Older clinical concerns suggested that appendicitis or appendectomy could impair fertility by causing inflammation and scarring – known as tubal adhesions – in the fallopian tubes. Such scarring can physically prevent the passage of the egg to the uterus. But several large studies have done so since found no decline in fertility after appendectomy – in some cases researchers found a small increase in the pregnancy rate.
The appendix appears to have multiple functions, including immune and microbial. However, affecting fertility does not appear to be one of them.
Evolutionary significance and modern life
While the appendix has an interesting past, with evolution continually reinventing it, its modern importance is modest at best. Darwin underestimated the organ’s history, but his instinct was not far off in the medical present: Some parts of human biology mattered more in the environments in which people evolved than in the lives they live today.
Early humans lived in environments with poor sanitation and strong social contact — perfect conditions for the outbreak of pathogens that cause diarrhea. A supplement that quickly restored the microbiome after infection could significantly improve survival. But over the past century, clean water, improved sanitation and antibiotics have greatly reduced deaths from diarrheal diseases in high-income countries.

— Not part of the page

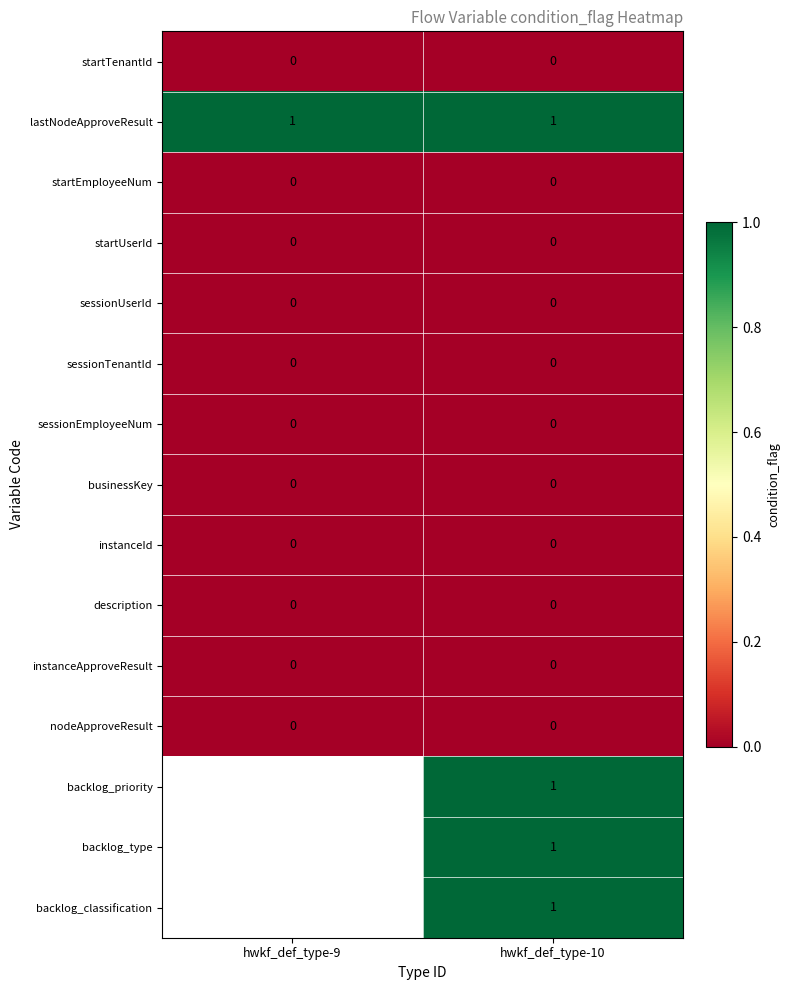

Is the value of sessionEmployeeNum at hwkf_def_type-9 greater than the value of lastNodeApproveResult at hwkf_def_type-9?

No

As a result, the evolutionary pressures that once favored attachment have largely disappeared. Meanwhile, have medical risk of retaining the appendix – especially appendicitis – remains. Modern surgery usually treats an infected appendix by removing it. A structure that was once a global evolutionary advantage is now more of a medical liability.
This mismatch between past adaptations and current environments illustrates a core principle in evolutionary medicine: Evolution optimizes for survival and reproduction in ancestral environments, not for health, comfort or longevity in modern ones.
Evolution operates at the level of populations over generations, favoring traits that increase average reproductive success, even if those traits sometimes harm individuals. Medicine works the other way around – helping individuals thrive in the current world rather than survive the last.
The attachment is not an IKEA spare part included “just in case”, but it is also not necessary today. Human biology has many features that were once beneficial, now marginal—and understanding them enables medicine to make better modern decisions.
This edited article has been republished from The conversation under a Creative Commons license. Read original article.